Ziad Medoukh, professeur de français à l’Université Al-Aqsa de la ville de Gaza a quitté il y a trois mois la bande de terre, ses 1,5 million d’habitants et son blocus imposé par Israël pour un séjour en France. De passage à Genève cette semaine, il témoigne de l’emprise grandissante du Hamas sur la société gazaouie. « Ils essayent de contrôler toutes les institutions : université, tribunaux, etc. » Le mouvement islamiste a voulu imposer récemment de nouveaux responsables à la tête de son université - soutenue par l’Autorité palestinienne - et mettre un terme à la mixité des étudiants au sein du département de français qu’il dirige (la seule matière où garçons et filles partagent les mêmes bancs). En vain. « La résistance des étudiants et des professeurs a été forte. Cette solidarité l’a emporté face à la volonté du Hamas. Les responsables de l’université sont restés en place. »
Les modérés et les autres
Ziad Medoukh a créé, il y a trois ans, un Centre de la paix au sein de l’Université Al-Aqsa. Il est ouvert à tous et propose des débats sur la démocratie, la non-violence et les droits de l’homme. Le professeur prend soin de distinguer entre les différentes tendances au sein du Hamas. Il y a les modérés et les autres. Mais suite à l’« agression israélienne » du début de l’année, le mouvement islamiste, loin d’avoir été anéanti par les bombes de Tsahal, « se sent plus fort que jamais et donc légitimé à imposer sa politique et son point de vue à la population ».

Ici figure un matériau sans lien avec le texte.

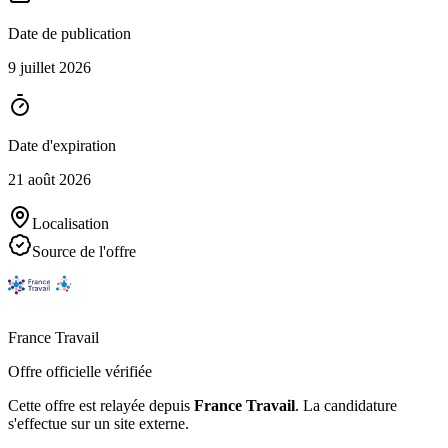
Date de publication
9 juillet 2026
Date d'expiration
21 août 2026
Localisation
Source de l'offre
France Travail
Offre officielle vérifiée
Cette offre est relayée depuis
France Travail
.
La candidature
s'effectue sur un site externe.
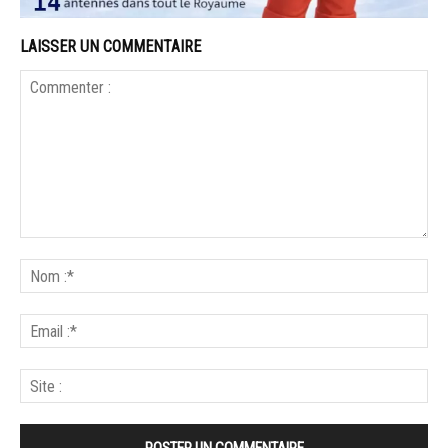
LAISSER UN COMMENTAIRE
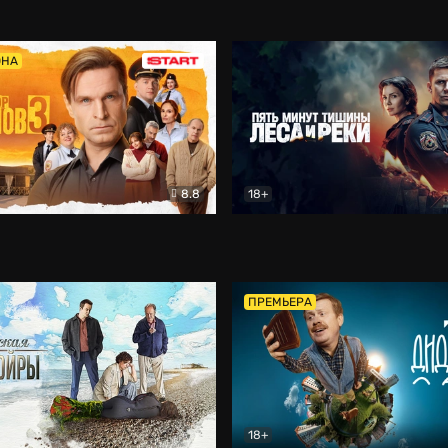
5)
Комедия
Олдскул
Комедия
ОНА
8.8
18+
Гаврилов
Комедия
Пять минут тишины
Детек
ПРЕМЬЕРА
18+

Il est de plus en plus dangereux de critiquer le Hamas, au risque d’être jeté en prison par ses forces de l’ordre. Cela dit, explique Ziad Medoukh, les Palestiniens estiment que la responsabilité première de la situation actuelle incombe à l’« occupant israélien ». « Le but de l’intervention à Gaza n’était pas de casser le Hamas mais de briser la volonté populaire de résistance à l’occupation. Le Hamas a été préservé. Israël joue sur les divisions entre Palestiniens pour maintenir son emprise. C’était une démonstration de force. »
Ziad Medoukh pense que le projet de lutte armée du Hamas et le processus de paix du Fatah ont échoué. Il en appelle à des élections immédiates. Le problème, c’est qu’il n’y a pas d’alternative à ces deux partis. Mais, aujourd’hui, les Palestiniens « voteraient davantage pour des personnalités que pour l’un ou l’autre camp ».